The doors slid open again and Ronon came out, checking when he saw them. "Sorry. Didn't mean to interrupt."
"Come on out, Ronon," John said. "It's a beautiful day."
"Please," Teyla said.
Ronon came over and stood against the rail beside John, taking a deep breath and seeming to straighten up from somewhere deep inside, looking out at sky and sea. "It is," he said.
"I was thinking that we needed to finish checking out that Ancient outpost you found," John said. "How about taking an archaeological team over there tomorrow?"
"Sure," Ronon said, and smiled.
John returned Ronon's smile, and then turned to gaze out at the white-capped sea that stretched out to meet the bright sky arching overhead. It was a good place for Atlantis, John thought, and good flying weather. He was itching to take a jumper up into it, to explore without the constant worry he'd felt since Rodney had first been captured by the Wraith.
The balcony door slid open as if in answer to his thought, and Rodney came out onto the balcony, pulling his jacket around him in the brisk breeze. He hesitated, and John beckoned him over to the balcony. Rodney leaned on the railing, his elbows next to Teyla's, his white hair catching the light. It was still weird, but John figured if it didn't grow back in brown, they'd all get used to it.

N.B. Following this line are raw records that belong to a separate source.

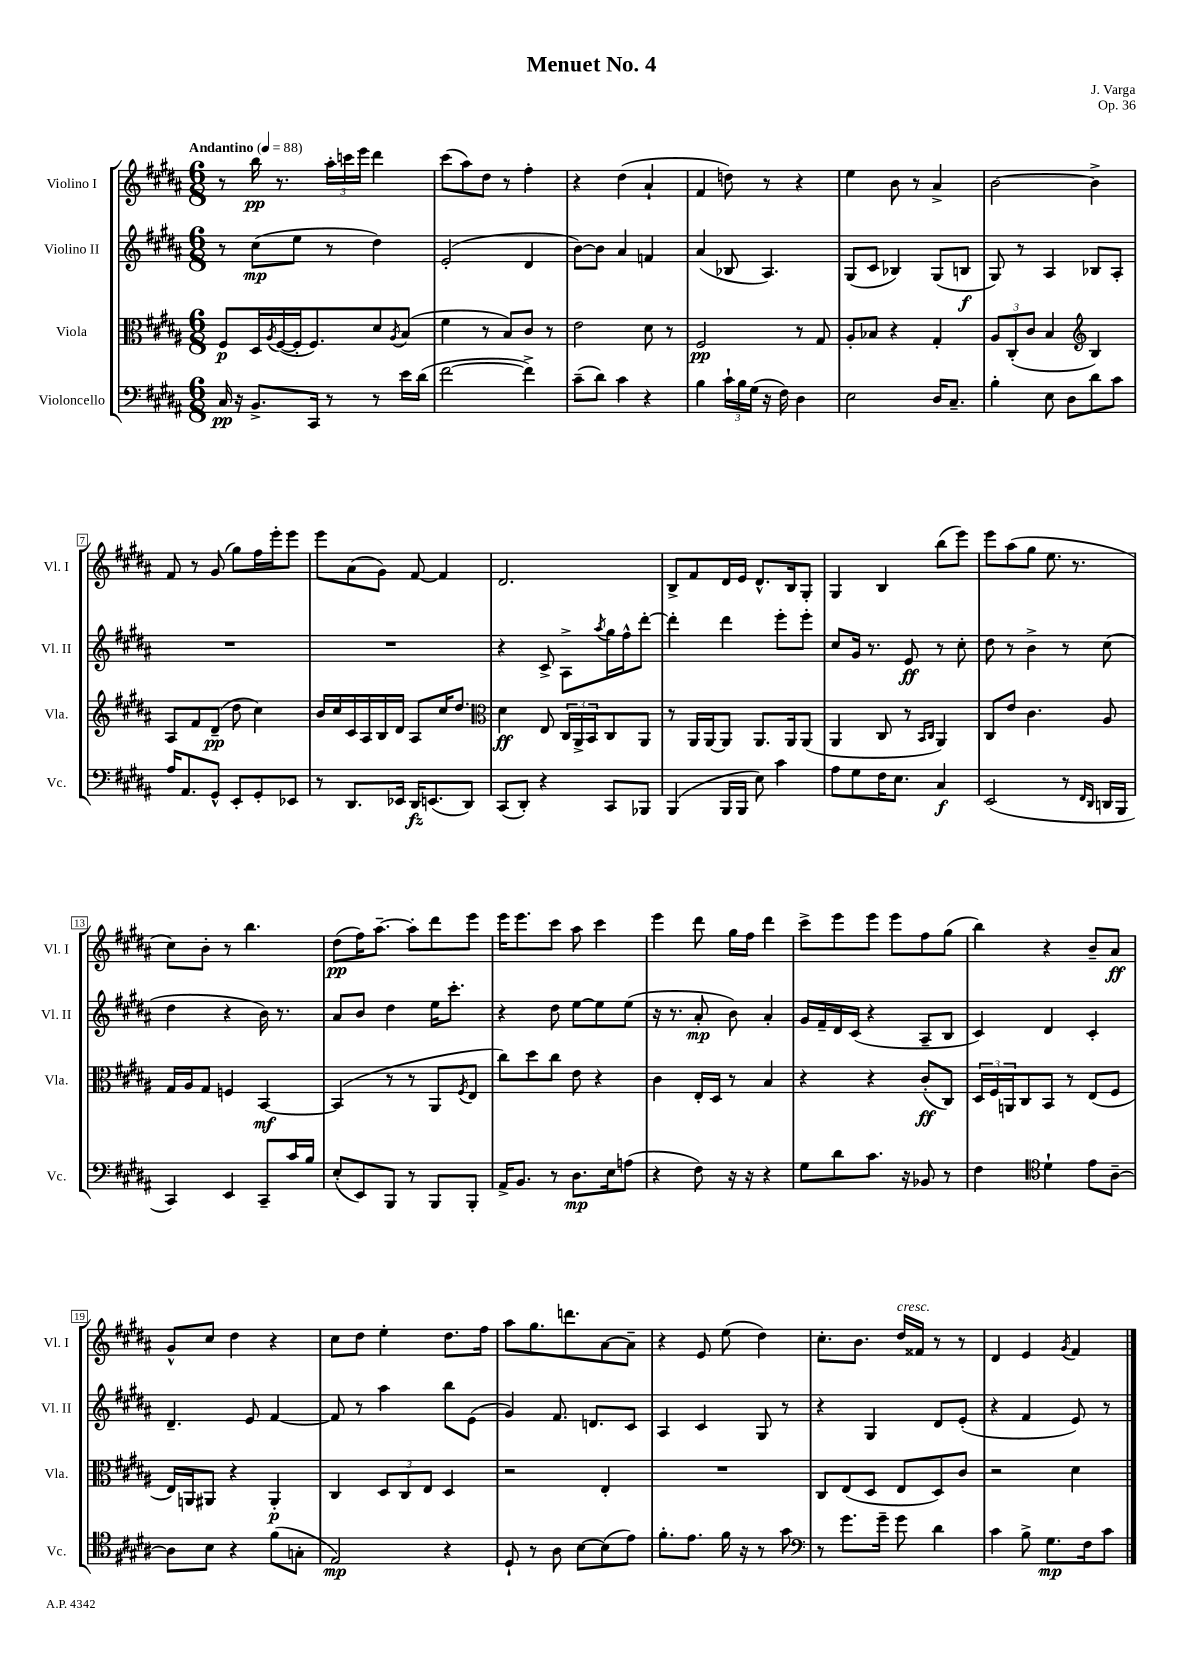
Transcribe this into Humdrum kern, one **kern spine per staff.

**kern	**kern	**kern	**kern
*staff4	*staff3	*staff2	*staff1
*clefF4	*clefC3	*clefG2	*clefG2
*k[f#c#g#d#a#]	*k[f#c#g#d#a#]	*k[f#c#g#d#a#]	*k[f#c#g#d#a#]
*M6/8	*M6/8	*M6/8	*M6/8
*MM88	*MM88	*MM88	*MM88
16C#	8F#	8r	8r
16r	.	.	.
8.BB^	16D#	(8cc#	16bb
.	8qA#	.	.
.	([16F#	.	8.r
.	16F#']	8ee	.
16CC#	8.F#)	.	.
8r	.	8r	24aa#'
.	.	.	24ccc
.	.	.	24eee
8r	8d#	4dd#)	4ddd#
.	8qA#	.	.
16e	(8B	.	.
(16d#	.	.	.
=	=	=	=
[2f#	4f#	(2e'	(8ccc#
.	.	.	8aa#)
.	8r	.	8dd#
.	8B)	.	8r
4f#^])	8c#	4d#	4ff#'
.	8r	.	.
=	=	=	=
(8c#~	2e	[8b)	4r
8d#)	.	8b]	.
4c#	.	4a#	(4dd#
4r	8d#	4f	4a#`
.	8r	.	.
=	=	=	=
4B	2F#	(4a#	4f#
24c#`	.	8B-	8dd)
24B	.	.	.
(24G#	.	.	.
16r	.	4.A#)	8r
16F#)	.	.	.
4D#	8r	.	4r
.	8G#	.	.
=	=	=	=
2E	8A#'	(8G#	4ee
.	8B-	8c#	.
.	4r	4B-)	8b
.	.	.	8r
16D#	4G#'	(8G#	4a#^
8.C#~	.	.	.
.	.	8B	.
=	=	=	=
4B'	12A#	8G#)	[2b
.	(12C#'	.	.
.	.	8r	.
.	12c#	.	.
8E	4B	4A#	.
8D#	.	.	.
*	*clefG2	*	*
8d#	4B)	8B-	4b^]
8c#	.	8A#'	.
=	=	=	=
16A#	8A#	2.r	8f#
8.AA#	.	.	.
.	8f#	.	8r
8GG#^^	(8d#~	.	(8g#
8EE'	8dd#	.	8gg#)
8GG#'	4cc#)	.	16ff#
.	.	.	16eee'
8EE-	.	.	8eee
=	=	=	=
8r	16b	2.r	8eee
.	16cc#	.	.
8.DD#	16c#	.	(8a#
.	16A#	.	.
.	16B	.	8g#)
16EE-	16d#	.	.
16DD#	8A#	.	[8f#
(8.EE	.	.	.
.	16cc#	.	4f#]
.	8.dd#	.	.
8DD#)	.	.	.
=	=	=	=
*	*clefC3	*	*
(8CC#	4d#	4r	2.d#
8DD#')	.	.	.
4r	8E	8c#^	.
.	24C#	8A#^	.
.	24AA#^	.	.
.	24BB	.	.
.	.	8qaa#	.
8CC#	8C#	16gg#	.
.	.	16ff#^^	.
8BBB-	8AA#	[8ddd#'	.
=	=	=	=
(4BBB	8r	4ddd#']	8B^
.	16AA#	.	8f#
.	[16AA#	.	.
16BBB	8AA#]	4ddd#	16d#
16BBB	.	.	16e
8E)	8.AA#	.	8.d#^^
4c#	.	8eee'	.
.	16AA#	.	16B
.	(8AA#	8eee'	8G#'
=	=	=	=
8A#	4AA#	8cc#	4G#
8G#	.	16g#	.
.	.	8.r	.
16F#	8C#	.	4B
8.E	.	.	.
.	8r	8e	.
.	16qqBB	.	.
.	16qqC#	.	.
4C#	4AA#)	8r	(8bb
.	.	8cc#'	8eee)
=	=	=	=
(2EE	8C#	8dd#	8eee
.	8e	8r	(8aa#
.	4.c#	4b^	8gg#
.	.	.	8.ee
8r	.	8r	.
.	.	.	8.r
16qqFF#	.	.	.
16qqDD#	.	.	.
16DD	8A#	(8cc#	.
16BBB	.	.	.
=	=	=	=
4CC#)	16G#	4dd#	8cc#)
.	16A#	.	.
.	8G#	.	8b'
4EE	4F	4r	8r
.	.	.	4.bb
8CC#~	[4BB	16b)	.
.	.	8.r	.
16c#	.	.	.
16B	.	.	.
=	=	=	=
(8E'	(4BB]	8a#	(8dd#
8EE)	.	8b	16ff#)
.	.	.	[8.aa#~
8BBB	8r	4dd#	.
8r	8r	.	8aa#']
8BBB	8AA#	16ee	8ddd#
.	.	8.ccc#'	.
.	8qF#	.	.
8BBB'	8E	.	8eee
=	=	=	=
16AA#^	8cc#)	4r	16eee
8.BB	.	.	8.eee
.	8dd#	.	.
8r	8cc#	8dd#	8ccc#
8.D#	8e	[8ee	8aa#
.	4r	8ee]	4ccc#
16E	.	.	.
(8A	.	(8ee	.
=	=	=	=
4r	4c#	16r	4eee
.	.	8.r	.
8F#)	16E'	8a#'	8ddd#
.	16D#	.	.
16r	8r	8b)	16gg#
16r	.	.	16ff#
4r	4B	4a#'	4ddd#
=	=	=	=
8G#	4r	16g#	8ccc#^
.	.	16f#~	.
8d#	.	16d#	8eee
.	.	(16c#	.
8.c#	4r	4r	8eee
.	.	.	8eee
16r	.	.	.
8BB-	(8c#'	8A#~	8ff#
8r	8C#)	8B	(8gg#
=	=	=	=
4F#	24D#	4c#)	4bb)
.	24F#	.	.
.	24AA	.	.
.	8C#	.	.
*clefC4	*	*	*
4d#`	8BB	4d#	4r
.	8r	.	.
8e	(8E	4c#'	8b~
[8A#~	8F#	.	8a#
=	=	=	=
8A#]	16E)	4.d#~	8g#^^
.	16AA	.	.
8B	8AA#	.	8cc#
4r	4r	.	4dd#
.	.	8e	.
(8f#	4AA#'	[4f#	4r
8G'	.	.	.
=	=	=	=
2E)	4C#	8f#]	8cc#
.	.	8r	8dd#
.	12D#	4aa#	4ee'
.	12C#	.	.
.	12E	.	.
4r	4D#	8bb	8.dd#
.	.	(8e	.
.	.	.	16ff#
=	=	=	=
8D#`	2r	4g#)	8aa#
8r	.	.	8.gg#
8A#	.	8.f#	.
.	.	.	8.ddd
[8B	.	.	.
.	.	8.d	.
(8B]	4E'	.	[8a#
8e)	.	8c#	8a#~]
=	=	=	=
8.f#'	2.r	4A#	4r
8.e	.	.	.
.	.	4c#	8e
16f#	.	.	(8ee
16r	.	.	.
8r	.	8G#	4dd#)
8g#	.	8r	.
=	=	=	=
*clefF4	*	*	*
8r	8C#	4r	8.cc#'
8.g#	(8E	.	.
.	.	.	8.b
.	8D#	4G#	.
16g#~	.	.	.
8g#	8E	.	16dd#
.	.	.	16f##
4d#	8D#)	8d#	8r
.	8c#	(8e'	8r
=	=	=	=
4c#	2r	4r	4d#
8B^	.	4f#	4e
8.G#	.	.	.
.	.	.	8qg#
.	4d#	8e)	4f#
16F#	.	.	.
8c#	.	8r	.
==	==	==	==
*-	*-	*-	*-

He glanced over at Ronon, who'd been visibly tense about dealing with Rodney ever since they'd gotten him back from the Wraith. Ronon seemed at ease, looking out over the railing at the horizon, his hair stirring in the breeze.
"So I've been thinking that we should investigate the Ancient outpost over on the island," Rodney said. "I'm not convinced there's nothing interesting left over there."

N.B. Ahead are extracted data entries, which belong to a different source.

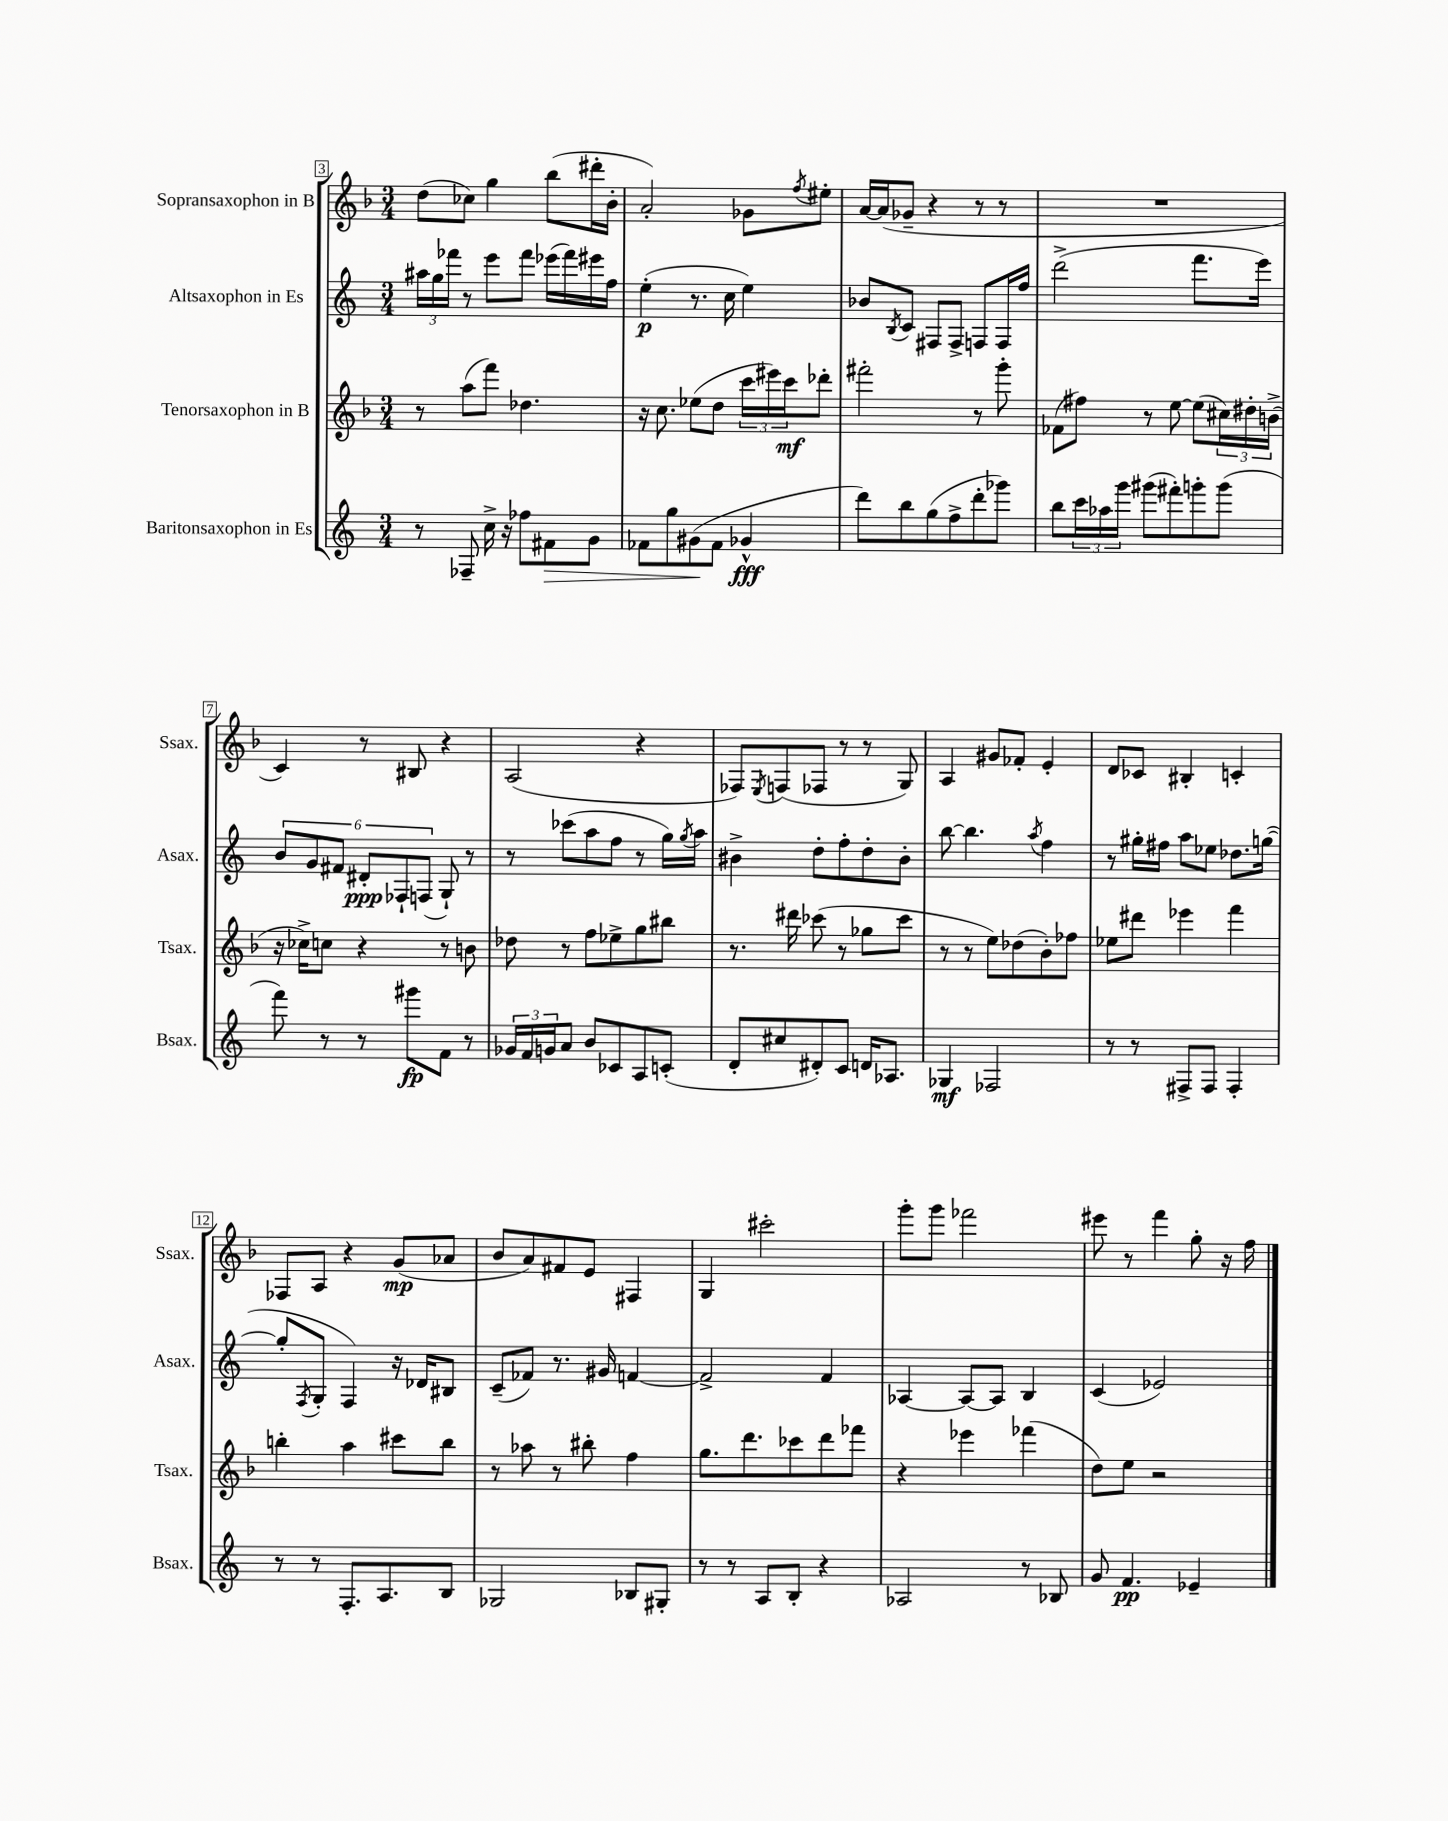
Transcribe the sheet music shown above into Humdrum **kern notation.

**kern	**kern	**kern	**kern
*staff4	*staff3	*staff2	*staff1
*clefG2	*clefG2	*clefG2	*clefG2
*k[]	*k[b-]	*k[]	*k[b-]
*M3/4	*M3/4	*M3/4	*M3/4
8r	8r	24aa#	(8dd
.	.	24gg	.
.	.	24fff-	.
8F-~	(8aa	8r	8cc-)
16cc^	8fff)	8eee	4gg
16r	.	.	.
8ff-	4.dd-	8fff-	.
8f#	.	(16eee-	(8bb-
.	.	16fff-)	.
8g	.	16eee#	16ddd#'
.	.	16ff	16b-'
=	=	=	=
8f-	16r	(4ee'	2a')
.	8.cc	.	.
8gg	.	.	.
(8g#	(8ee-	8.r	.
8f-	8dd	.	.
.	.	16cc	.
4g-^^	24ccc	4ee)	8g-
.	24eee#)	.	.
.	24ccc	.	.
.	.	.	8qff
.	8ddd-'	.	8ee#'
=	=	=	=
8ddd)	2fff#'	8b-	[16a
.	.	.	(16a]
.	.	8qB	.
8bb	.	8c	8g-~
(8gg	.	8F#	4r
8ff^	.	8F#^	.
8ddd'	8r	8F	8r
8ggg-)	8ggg'	16F	8r
.	.	16ff	.
=	=	=	=
8bb	(8f-	(2ddd^	2.r
24ccc	8ff#)	.	.
24aa-	.	.	.
24ggg	.	.	.
(8ggg#	8r	.	.
8fff#')	[8ee	.	.
8ggg'	(8ee]	8.fff	.
(8ggg	24cc#)	.	.
.	24dd#'	.	.
.	.	16eee)	.
.	(24b^	.	.
=	=	=	=
8fff)	16r	12b	4c)
.	16cc-^)	.	.
.	.	12g	.
8r	8cc	.	.
.	.	12f#	.
8r	4r	12d#'	8r
.	.	12F-`	.
8ggg#	.	.	8B#
.	.	(12F	.
8f	8r	8G`)	4r
8r	8b	8r	.
=	=	=	=
24g-	8dd-	8r	(2A
24f	.	.	.
24g	.	.	.
8a	8r	(8ccc-	.
8b	8ff	8aa	.
8c-	8ee-^	8ff	.
8A	8gg	8r	4r
(8c'	8bb#	16gg)	.
.	.	8qgg	.
.	.	16aa	.
=	=	=	=
8d'	8.r	4b#^	8F-)
.	.	.	8qE
8cc#	.	.	(8F
.	16ddd#	.	.
8d#')	(8ccc-	8dd'	8F-
8c	8r	8ff'	8r
16d	8gg-	8dd'	8r
8.A-	.	.	.
.	8ccc-	8b#'	8G)
=	=	=	=
4G-	8r	[8bb	4A
.	8r	4.bb]	.
2F-	8ee)	.	8g#
.	(8dd-	.	8f-'
.	.	8qaa	.
.	8b-')	4ff	4e'
.	8ff-	.	.
=	=	=	=
8r	8ee-	8r	8d
8r	8ddd#	16gg#'	8c-
.	.	16ff#	.
8F#^	4eee-	8aa	4B#'
8F#	.	8ee-	.
4F#'	4fff	8.dd-	4c'
.	.	([16gg	.
=	=	=	=
8r	4bb'	8gg']	8F-
.	.	8qF	.
8r	.	8G'	8A
8.F'	4aa	4F)	4r
8.A	.	.	.
.	8ccc#	16r	(8g
.	.	16d-	.
8B	8bb	8B#	8a-
=	=	=	=
2G-	8r	(8c~	8b-
.	8aa-	8f-)	8a)
.	8r	8.r	8f#
.	8bb#'	.	8e
.	.	16g#	.
8B-	4ff	[4f	4F#
8G#'	.	.	.
=	=	=	=
8r	8.gg	2f^]	4G
8r	.	.	.
.	8.ddd	.	.
8A	.	.	2ccc#'
8B'	8ccc-	.	.
4r	8ddd	4f	.
.	8fff-	.	.
=	=	=	=
2A-	4r	[4A-	8ggg'
.	.	.	8ggg
.	4eee-	8A-_	2fff-
.	.	8A-]	.
8r	(4fff-	4B	.
8B-	.	.	.
=	=	=	=
8g	8dd)	(4c	8eee#
4.f	8ee	.	8r
.	2r	2e-)	4fff
4e-~	.	.	8gg'
.	.	.	16r
.	.	.	16ff
==	==	==	==
*-	*-	*-	*-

"Way ahead of you," John said. "But not today. We're taking today off."
"What, you don't think searching for Ancient technology is fun?"
Ronon looked at Rodney sideways down the rail. "Remember the man-eating bears?"
"We don't know that they're man-eating."
"They looked like they wanted to eat us."
"The cave-in probably took care of all the bears, right?"
Ronon shook his head, but he looked amused. "We should check it out when it's not our day off. I won't let the bears eat you."
"Thank you," Rodney said. "Thank you very much." His tone was a little too serious.
Ronon shrugged. "You're my team. All three of you."
"No one is letting bears eat anyone," John said. "And today is a nice day, and we do not have to deal with any bears today."
"Sometimes I wonder how we wound up having a life where that's a normal thing for someone to say," Rodney said.
John looked up at the clear blue sky, remembering with sharp clarity the moment when he'd flipped a coin high into another sunny sky, trusting his future to its fall.
"We walked through the Stargate," he said. He'd chosen then without knowing what he was getting into, or even what he wanted. He knew now, and he'd make the same choice now, open-eyed, every time. "I think that was a pretty good choice."